**** Provided material
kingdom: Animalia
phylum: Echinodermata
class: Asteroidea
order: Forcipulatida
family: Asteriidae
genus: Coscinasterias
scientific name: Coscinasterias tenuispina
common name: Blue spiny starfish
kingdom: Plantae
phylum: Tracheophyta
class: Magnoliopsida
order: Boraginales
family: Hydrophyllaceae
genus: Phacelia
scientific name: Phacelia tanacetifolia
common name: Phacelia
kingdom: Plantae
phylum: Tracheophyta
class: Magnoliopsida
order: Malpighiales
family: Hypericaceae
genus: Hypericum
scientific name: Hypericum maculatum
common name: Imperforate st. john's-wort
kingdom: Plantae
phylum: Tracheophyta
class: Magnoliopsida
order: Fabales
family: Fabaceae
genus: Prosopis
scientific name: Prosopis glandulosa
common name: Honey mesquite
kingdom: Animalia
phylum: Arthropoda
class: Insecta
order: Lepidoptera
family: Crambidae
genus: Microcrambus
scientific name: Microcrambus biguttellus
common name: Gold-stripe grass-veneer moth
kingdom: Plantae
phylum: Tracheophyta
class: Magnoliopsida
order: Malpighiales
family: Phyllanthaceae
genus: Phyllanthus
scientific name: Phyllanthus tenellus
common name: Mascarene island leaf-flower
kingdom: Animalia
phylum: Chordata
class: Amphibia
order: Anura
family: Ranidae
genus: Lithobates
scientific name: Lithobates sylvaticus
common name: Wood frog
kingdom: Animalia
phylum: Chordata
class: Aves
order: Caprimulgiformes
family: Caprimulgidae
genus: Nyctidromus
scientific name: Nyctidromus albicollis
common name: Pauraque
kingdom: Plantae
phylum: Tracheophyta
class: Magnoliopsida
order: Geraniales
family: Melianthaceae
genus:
********
> Aim: Update the rows above so that each "common name" reads "vernacular name", leaving everything else unchanged.

> Exercise answer:
kingdom: Animalia
phylum: Echinodermata
class: Asteroidea
order: Forcipulatida
family: Asteriidae
genus: Coscinasterias
scientific name: Coscinasterias tenuispina
vernacular name: Blue spiny starfish
kingdom: Plantae
phylum: Tracheophyta
class: Magnoliopsida
order: Boraginales
family: Hydrophyllaceae
genus: Phacelia
scientific name: Phacelia tanacetifolia
vernacular name: Phacelia
kingdom: Plantae
phylum: Tracheophyta
class: Magnoliopsida
order: Malpighiales
family: Hypericaceae
genus: Hypericum
scientific name: Hypericum maculatum
vernacular name: Imperforate st. john's-wort
kingdom: Plantae
phylum: Tracheophyta
class: Magnoliopsida
order: Fabales
family: Fabaceae
genus: Prosopis
scientific name: Prosopis glandulosa
vernacular name: Honey mesquite
kingdom: Animalia
phylum: Arthropoda
class: Insecta
order: Lepidoptera
family: Crambidae
genus: Microcrambus
scientific name: Microcrambus biguttellus
vernacular name: Gold-stripe grass-veneer moth
kingdom: Plantae
phylum: Tracheophyta
class: Magnoliopsida
order: Malpighiales
family: Phyllanthaceae
genus: Phyllanthus
scientific name: Phyllanthus tenellus
vernacular name: Mascarene island leaf-flower
kingdom: Animalia
phylum: Chordata
class: Amphibia
order: Anura
family: Ranidae
genus: Lithobates
scientific name: Lithobates sylvaticus
vernacular name: Wood frog
kingdom: Animalia
phylum: Chordata
class: Aves
order: Caprimulgiformes
family: Caprimulgidae
genus: Nyctidromus
scientific name: Nyctidromus albicollis
vernacular name: Pauraque
kingdom: Plantae
phylum: Tracheophyta
class: Magnoliopsida
order: Geraniales
family: Melianthaceae
genus:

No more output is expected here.